EP 5 🥀

76 26 6
                                    

"Kamu gimana sih?! Kalo bawa sepeda yang bener dong! Yang fokus! Gara-gara kamu, dagangan saya jadi berantakan! Mana masih pagi. Kalo sudah begini, saya mau jualan apa, Neng?! Emangnya kamu mau tanggungjawab?!"

Asya menundukkan kepalanya sambil mengucapkan kata maaf berulang-ulang. Sungguh, dia tidak sengaja menabrak pedagang itu. Tadi rem sepeda Asya blong. Dia tidak bisa mengerem, alhasil sepeda Asya menabrak pedagang itu hingga dagangannya jatuh berserakan.

Dan yang membuat Asya malu adalah, pedagang itu terang-terangan memarahinya di depan umum. Banyak orang yang melihat dan berbisik-bisik ke arahnya. Asya tahu Asya salah. Namun, apakah tidak bisa dibicarakan secara baik-baik?

"Kalo orangtua ngomong itu ngeliatnya ke depan! Bukan ke bawah! Nggak sopan banget sih kamu!"

Asya mengangkat kepalanya. Dia menangkup tangannya dan meminta maaf lagi. "Saya minta maaf, Pak. Saya bener-bener nggak sengaja. Tadi rem sepeda saya blong dan akhirnya saya nabrak Bapak. Maafin saya."

Bapak berkumis itu tampaknya tidak menerima alasan Asya. Pria paruh baya itu justru semakin memaki-maki Asya hingga Asya menjadi tontonan banyak orang.

"Saya nggak mau tau! Pokoknya kamu harus ganti rugi dagangan saya. Kalo kamu nggak mau ganti rugi, saya akan laporkan kamu ke polisi." Ancaman Bapak itu membuat Asya terkejut sekaligus ketakutan.

Dia tidak ingin dilaporkan ke polisi, namun dia juga tidak punya uang untuk mengganti rugi dagangan Bapak itu yang sudah Asya tabrak. Asya harus bagaimana?

"Tolong jangan laporin saya ke polisi, Pak. Saya janji akan ganti rugi dagangan Bapak yang sudah saya tabrak, tapi saya mohon beri saya waktu. Saya lagi nggak punya uang, Pak. Nanti kalo saya udah punya uang, saya janji bakal langsung ke sini buat kasih uang ganti rugi ke Bapak." Asya memohon supaya diberi sedikit keringanan.

"Itu hanya alasan kamu saja, kan, biar kamu bisa kabur? Saya nggak akan biarin kamu kabur gitu aja setelah nabrak dagangan saya! Mau makan apa anak istri saya kalo saya nggak bisa dagang?!"

"Saya janji nggak akan kabur, Pak. Saya janji bakal bayar ganti rugi secepatnya. Sebagai jaminannya, Bapak boleh ambil sepeda saya sampai saya bayar ganti rugi ke Bapak." Asya masih berusaha membujuk Bapak itu.

"Memangnya kamu sanggup membayar uang ganti rugi saya? Itu bukan uang yang sedikit, lho. Apa lagi kamu masih anak sekolah. Dari mana kamu akan mendapatkan uang itu?" tanya Bapak itu sedikit ragu saat sadar jika Asya mengenakan seragam sekolah.

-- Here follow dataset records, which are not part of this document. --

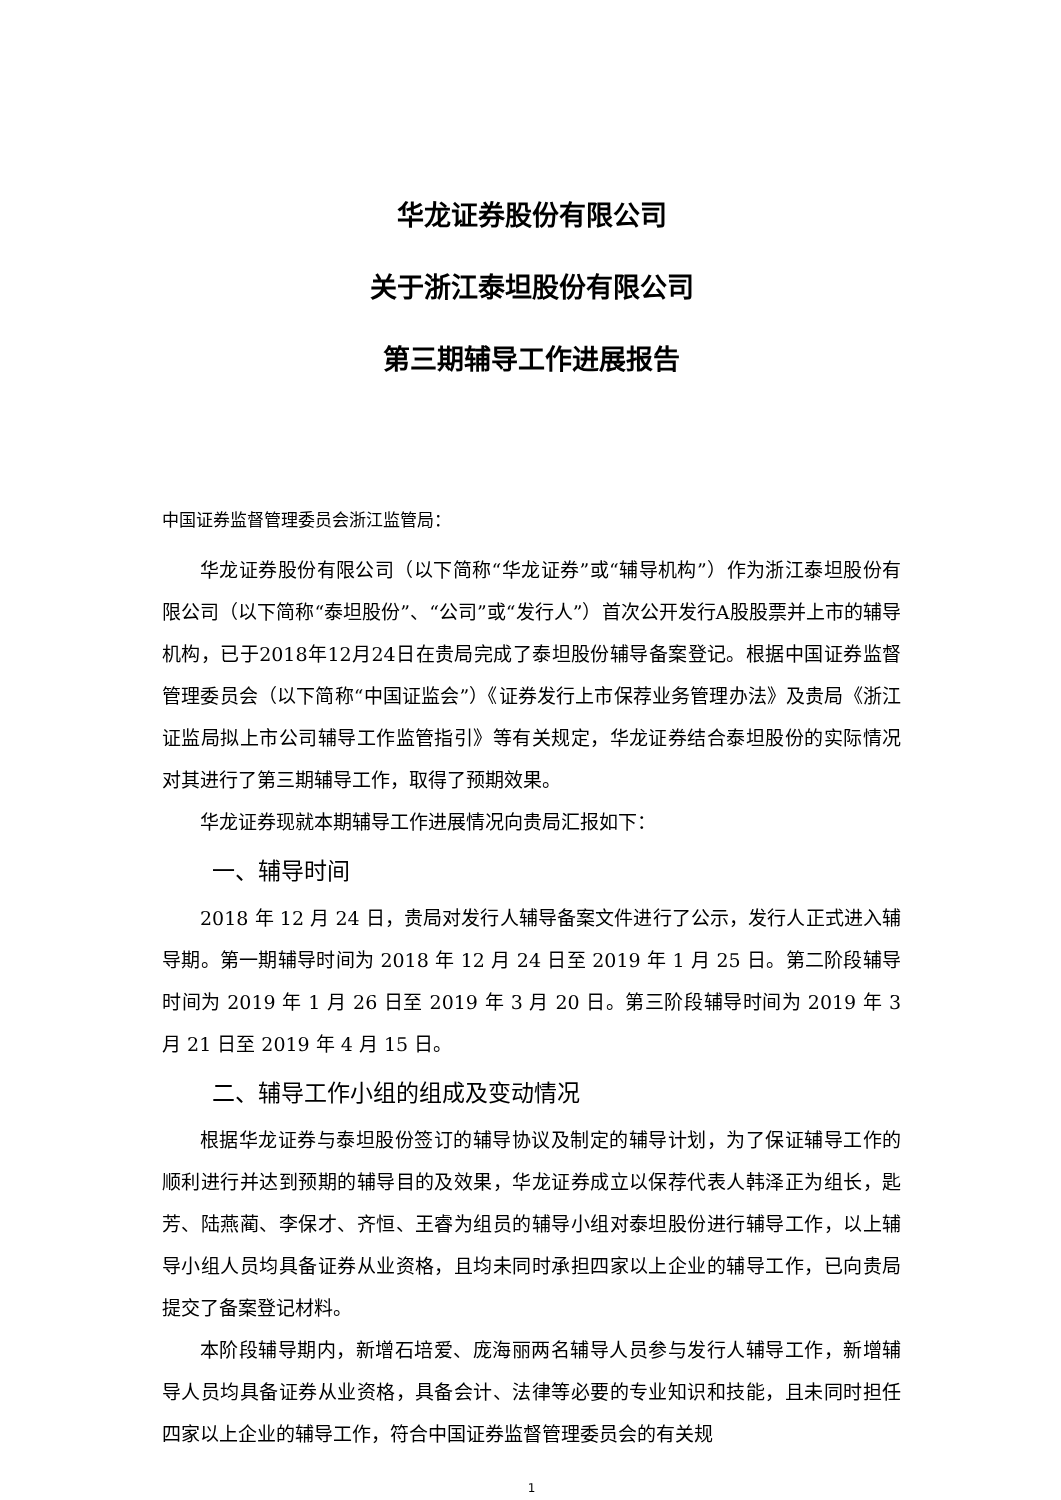华龙证券股份有限公司
关于浙江泰坦股份有限公司
第三期辅导工作进展报告
中国证券监督管理委员会浙江监管局：
华龙证券股份有限公司（以下简称“华龙证券”或“辅导机构”）作为浙江泰坦股份有限公司（以下简称“泰坦股份”、“公司”或“发行人”）首次公开发行A股股票并上市的辅导机构，已于2018年12月24日在贵局完成了泰坦股份辅导备案登记。根据中国证券监督管理委员会（以下简称“中国证监会”）《证券发行上市保荐业务管理办法》及贵局《浙江证监局拟上市公司辅导工作监管指引》等有关规定，华龙证券结合泰坦股份的实际情况对其进行了第三期辅导工作，取得了预期效果。
华龙证券现就本期辅导工作进展情况向贵局汇报如下：
一、辅导时间
2018 年 12 月 24 日，贵局对发行人辅导备案文件进行了公示，发行人正式进入辅导期。第一期辅导时间为 2018 年 12 月 24 日至 2019 年 1 月 25 日。第二阶段辅导时间为 2019 年 1 月 26 日至 2019 年 3 月 20 日。第三阶段辅导时间为 2019 年 3 月 21 日至 2019 年 4 月 15 日。
二、辅导工作小组的组成及变动情况
根据华龙证券与泰坦股份签订的辅导协议及制定的辅导计划，为了保证辅导工作的顺利进行并达到预期的辅导目的及效果，华龙证券成立以保荐代表人韩泽正为组长，匙芳、陆燕蔺、李保才、齐恒、王睿为组员的辅导小组对泰坦股份进行辅导工作，以上辅导小组人员均具备证券从业资格，且均未同时承担四家以上企业的辅导工作，已向贵局提交了备案登记材料。
本阶段辅导期内，新增石培爱、庞海丽两名辅导人员参与发行人辅导工作，新增辅导人员均具备证券从业资格，具备会计、法律等必要的专业知识和技能，且未同时担任四家以上企业的辅导工作，符合中国证券监督管理委员会的有关规
1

Asya terdiam sesaat. "Memangnya berapa uang yang harus saya ganti, Pak?" tanya Asya dengan memelankan suaranya.

"Satu juta."

Asya bungkam. Satu juta? Bagi Asya, satu juta itu merupakan uang yang besar. Dan Asya tidak mungkin akan mendapatkan uang satu juta dalam waktu sesingkat itu.

"Bagaimana? Kamu nggak akan sanggup, kan?" lanjut Bapak itu sambil tersenyum meremehkan.

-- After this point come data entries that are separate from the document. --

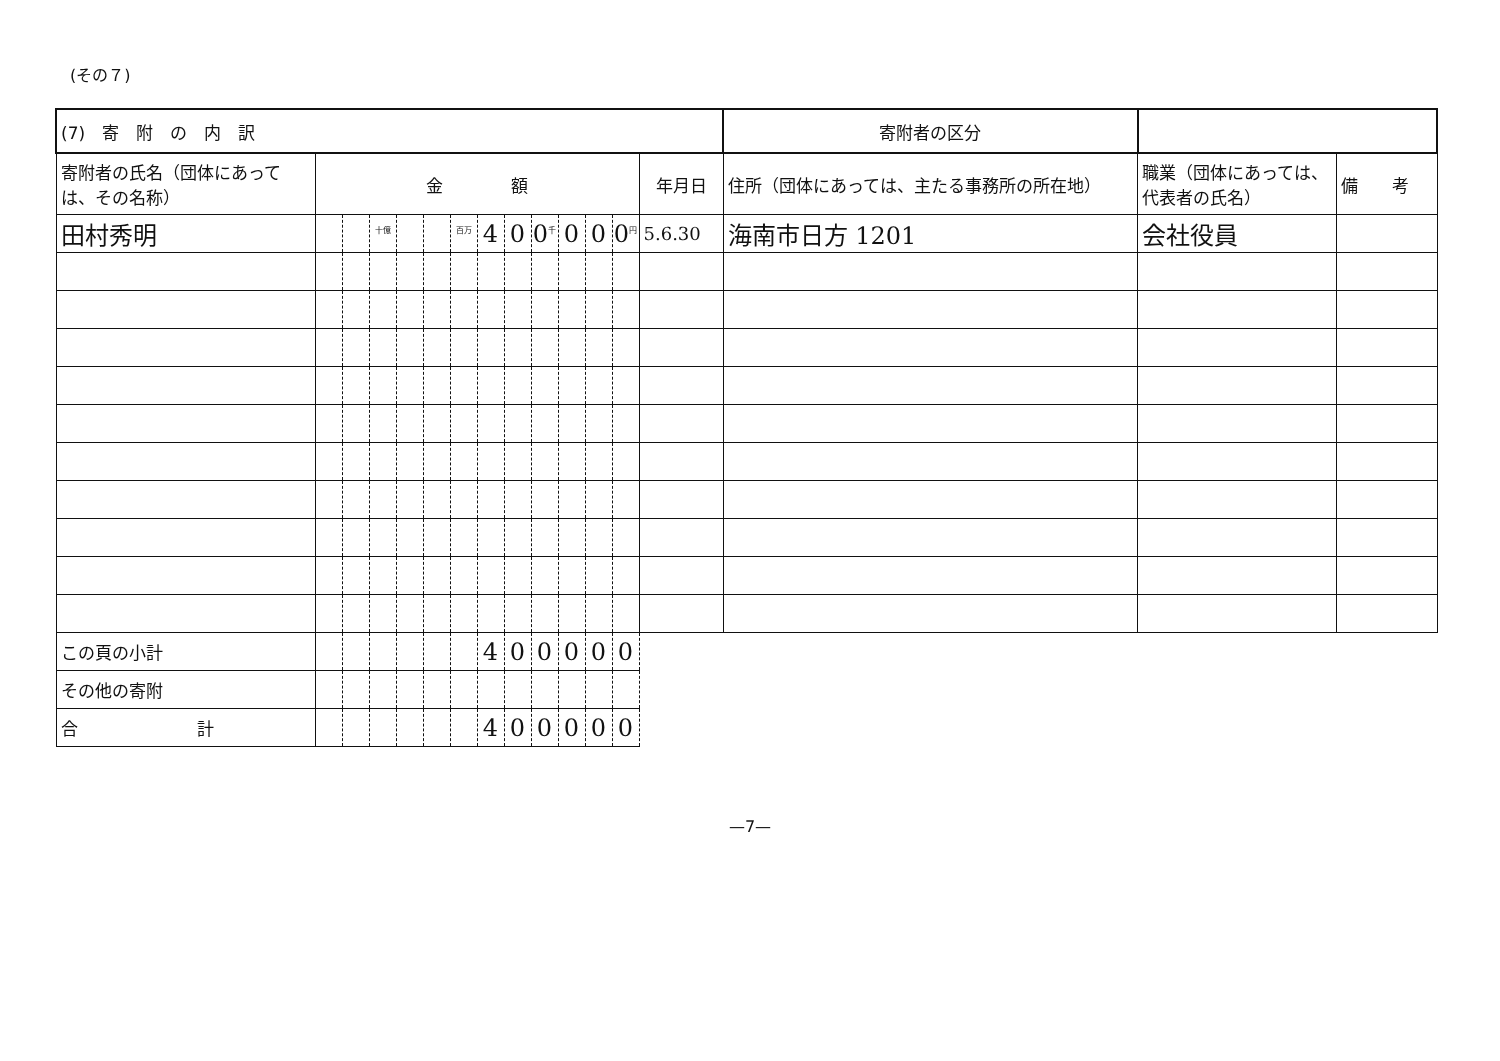(その７)
| (7) 寄 附 の 内 訳 | | | | | | | | | | | | | | 寄附者の区分 | | |
| 寄附者の氏名（団体にあっては、その名称） | 金 額 | | | | | | | | | | | | 年月日 | 住所（団体にあっては、主たる事務所の所在地） | 職業（団体にあっては、代表者の氏名） | 備 考 |
| 田村秀明 | | | <sup>十億</sup> | | | <sup>百万</sup> | 4 | 0 | 0<sup>千</sup> | 0 | 0 | 0<sup>円</sup> | 5.6.30 | 海南市日方 1201 | 会社役員 | |
| この頁の小計 | | | | | | | 4 | 0 | 0 | 0 | 0 | 0 | | | | |
| その他の寄附 | | | | | | | | | | | | | | | | |
| 合 計 | | | | | | | 4 | 0 | 0 | 0 | 0 | 0 | | | | |
—7—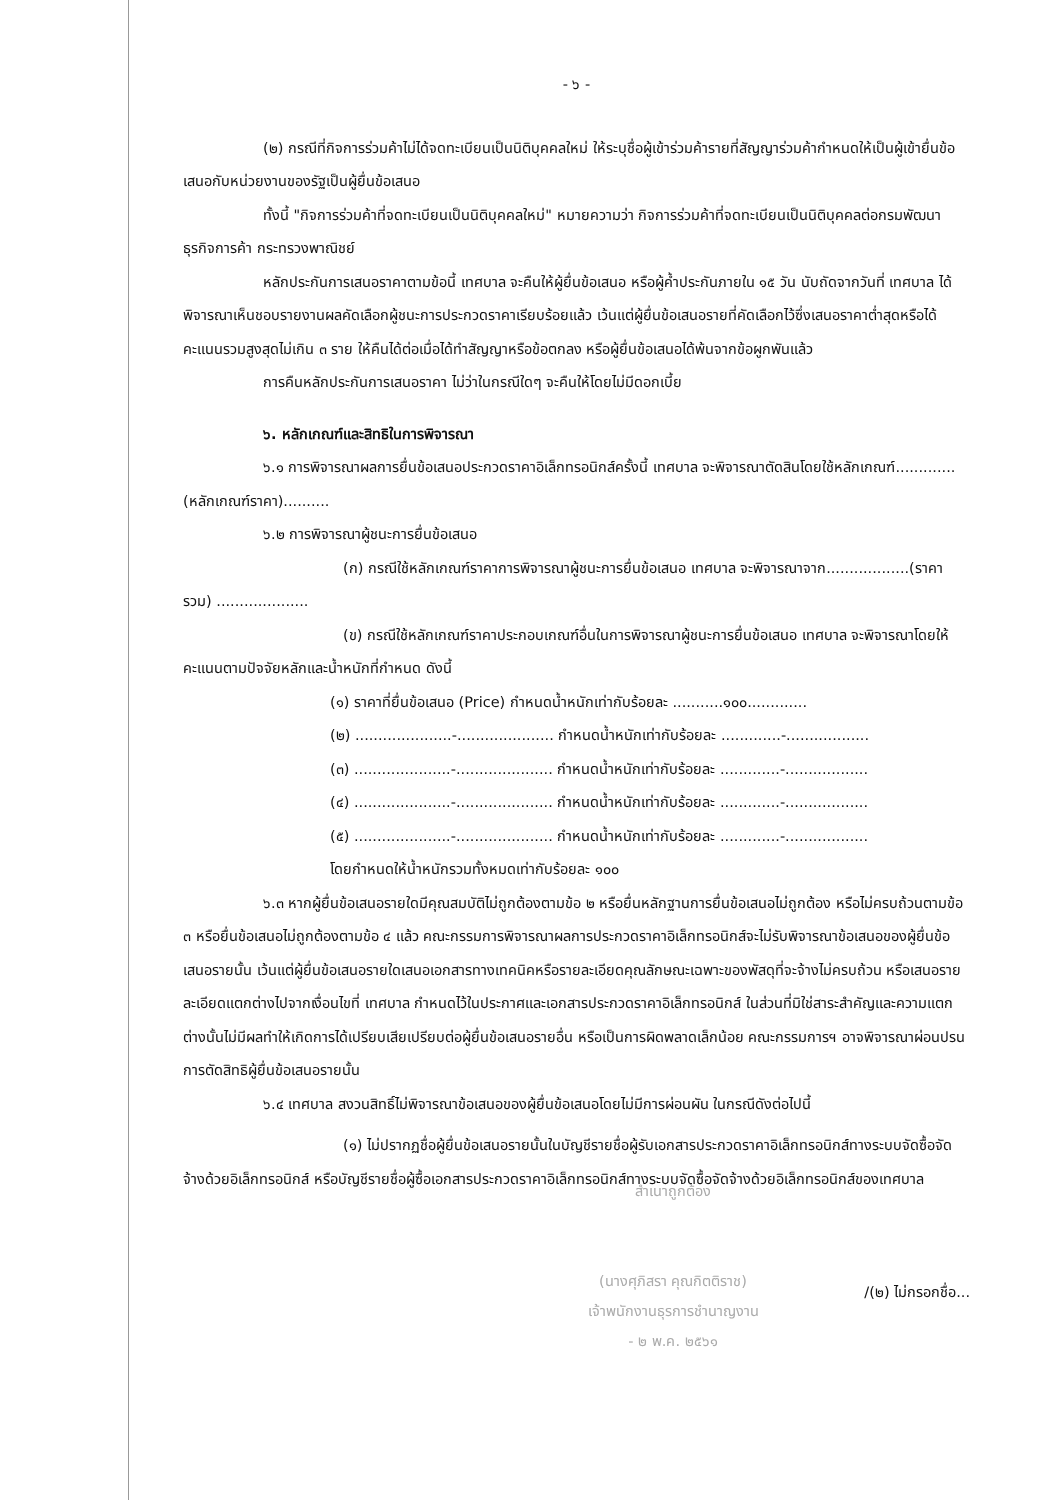- ๖ -
(๒) กรณีที่กิจการร่วมค้าไม่ได้จดทะเบียนเป็นนิติบุคคลใหม่ ให้ระบุชื่อผู้เข้าร่วมค้ารายที่สัญญาร่วมค้ากำหนดให้เป็นผู้เข้ายื่นข้อเสนอกับหน่วยงานของรัฐเป็นผู้ยื่นข้อเสนอ
ทั้งนี้ "กิจการร่วมค้าที่จดทะเบียนเป็นนิติบุคคลใหม่" หมายความว่า กิจการร่วมค้าที่จดทะเบียนเป็นนิติบุคคลต่อกรมพัฒนาธุรกิจการค้า กระทรวงพาณิชย์
หลักประกันการเสนอราคาตามข้อนี้ เทศบาล จะคืนให้ผู้ยื่นข้อเสนอ หรือผู้ค้ำประกันภายใน ๑๕ วัน นับถัดจากวันที่ เทศบาล ได้พิจารณาเห็นชอบรายงานผลคัดเลือกผู้ชนะการประกวดราคาเรียบร้อยแล้ว เว้นแต่ผู้ยื่นข้อเสนอรายที่คัดเลือกไว้ซึ่งเสนอราคาต่ำสุดหรือได้คะแนนรวมสูงสุดไม่เกิน ๓ ราย ให้คืนได้ต่อเมื่อได้ทำสัญญาหรือข้อตกลง หรือผู้ยื่นข้อเสนอได้พ้นจากข้อผูกพันแล้ว
การคืนหลักประกันการเสนอราคา ไม่ว่าในกรณีใดๆ จะคืนให้โดยไม่มีดอกเบี้ย
๖. หลักเกณฑ์และสิทธิในการพิจารณา
๖.๑ การพิจารณาผลการยื่นข้อเสนอประกวดราคาอิเล็กทรอนิกส์ครั้งนี้ เทศบาล จะพิจารณาตัดสินโดยใช้หลักเกณฑ์.............(หลักเกณฑ์ราคา)..........
๖.๒ การพิจารณาผู้ชนะการยื่นข้อเสนอ
(ก) กรณีใช้หลักเกณฑ์ราคาการพิจารณาผู้ชนะการยื่นข้อเสนอ เทศบาล จะพิจารณาจาก..................(ราคารวม) ....................
(ข) กรณีใช้หลักเกณฑ์ราคาประกอบเกณฑ์อื่นในการพิจารณาผู้ชนะการยื่นข้อเสนอ เทศบาล จะพิจารณาโดยให้คะแนนตามปัจจัยหลักและน้ำหนักที่กำหนด ดังนี้
(๑) ราคาที่ยื่นข้อเสนอ (Price) กำหนดน้ำหนักเท่ากับร้อยละ ...........๑๐๐.............
(๒) .....................-..................... กำหนดน้ำหนักเท่ากับร้อยละ .............-..................
(๓) .....................-..................... กำหนดน้ำหนักเท่ากับร้อยละ .............-..................
(๔) .....................-..................... กำหนดน้ำหนักเท่ากับร้อยละ .............-..................
(๕) .....................-..................... กำหนดน้ำหนักเท่ากับร้อยละ .............-..................
โดยกำหนดให้น้ำหนักรวมทั้งหมดเท่ากับร้อยละ ๑๐๐
๖.๓ หากผู้ยื่นข้อเสนอรายใดมีคุณสมบัติไม่ถูกต้องตามข้อ ๒ หรือยื่นหลักฐานการยื่นข้อเสนอไม่ถูกต้อง หรือไม่ครบถ้วนตามข้อ ๓ หรือยื่นข้อเสนอไม่ถูกต้องตามข้อ ๔ แล้ว คณะกรรมการพิจารณาผลการประกวดราคาอิเล็กทรอนิกส์จะไม่รับพิจารณาข้อเสนอของผู้ยื่นข้อเสนอรายนั้น เว้นแต่ผู้ยื่นข้อเสนอรายใดเสนอเอกสารทางเทคนิคหรือรายละเอียดคุณลักษณะเฉพาะของพัสดุที่จะจ้างไม่ครบถ้วน หรือเสนอรายละเอียดแตกต่างไปจากเงื่อนไขที่ เทศบาล กำหนดไว้ในประกาศและเอกสารประกวดราคาอิเล็กทรอนิกส์ ในส่วนที่มิใช่สาระสำคัญและความแตกต่างนั้นไม่มีผลทำให้เกิดการได้เปรียบเสียเปรียบต่อผู้ยื่นข้อเสนอรายอื่น หรือเป็นการผิดพลาดเล็กน้อย คณะกรรมการฯ อาจพิจารณาผ่อนปรนการตัดสิทธิผู้ยื่นข้อเสนอรายนั้น
๖.๔ เทศบาล สงวนสิทธิ์ไม่พิจารณาข้อเสนอของผู้ยื่นข้อเสนอโดยไม่มีการผ่อนผัน ในกรณีดังต่อไปนี้
(๑) ไม่ปรากฏชื่อผู้ยื่นข้อเสนอรายนั้นในบัญชีรายชื่อผู้รับเอกสารประกวดราคาอิเล็กทรอนิกส์ทางระบบจัดซื้อจัดจ้างด้วยอิเล็กทรอนิกส์ หรือบัญชีรายชื่อผู้ซื้อเอกสารประกวดราคาอิเล็กทรอนิกส์ทางระบบจัดซื้อจัดจ้างด้วยอิเล็กทรอนิกส์ของเทศบาล
สำเนาถูกต้อง
(นางศุภิสรา คุณกิตติราช)
เจ้าพนักงานธุรการชำนาญงาน
- ๒ พ.ค. ๒๕๖๑
/(๒) ไม่กรอกชื่อ...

"In shaa Allah, saya sanggup, Pak. Tapi tolong beri saya sedikit waktu buat ngumpulin uang itu."

Bapak itu tampak berpikir. Ada sedikit keraguan di wajahnya. "Kamu janji nggak akan kabur?"

Asya mengangguk mantap. "Saya janji, Pak!"

Bapak itu mengembuskan napas panjang. Dengan berat hati, pria itu mengangguk. "Baiklah, saya akan beri kamu waktu sampai uang kamu terkumpul. Tapi jangan berani-beraninya kamu kabur, kalo saya tau kamu kabur, saya nggak segan buat laporin kamu ke polisi."

"Saya janji nggak akan kabur, Pak, saya janji!"

"Ya sudah. Sepeda ini saya ambil dulu sebagai jaminan sampai kamu membawakan uang ganti rugi ke saya."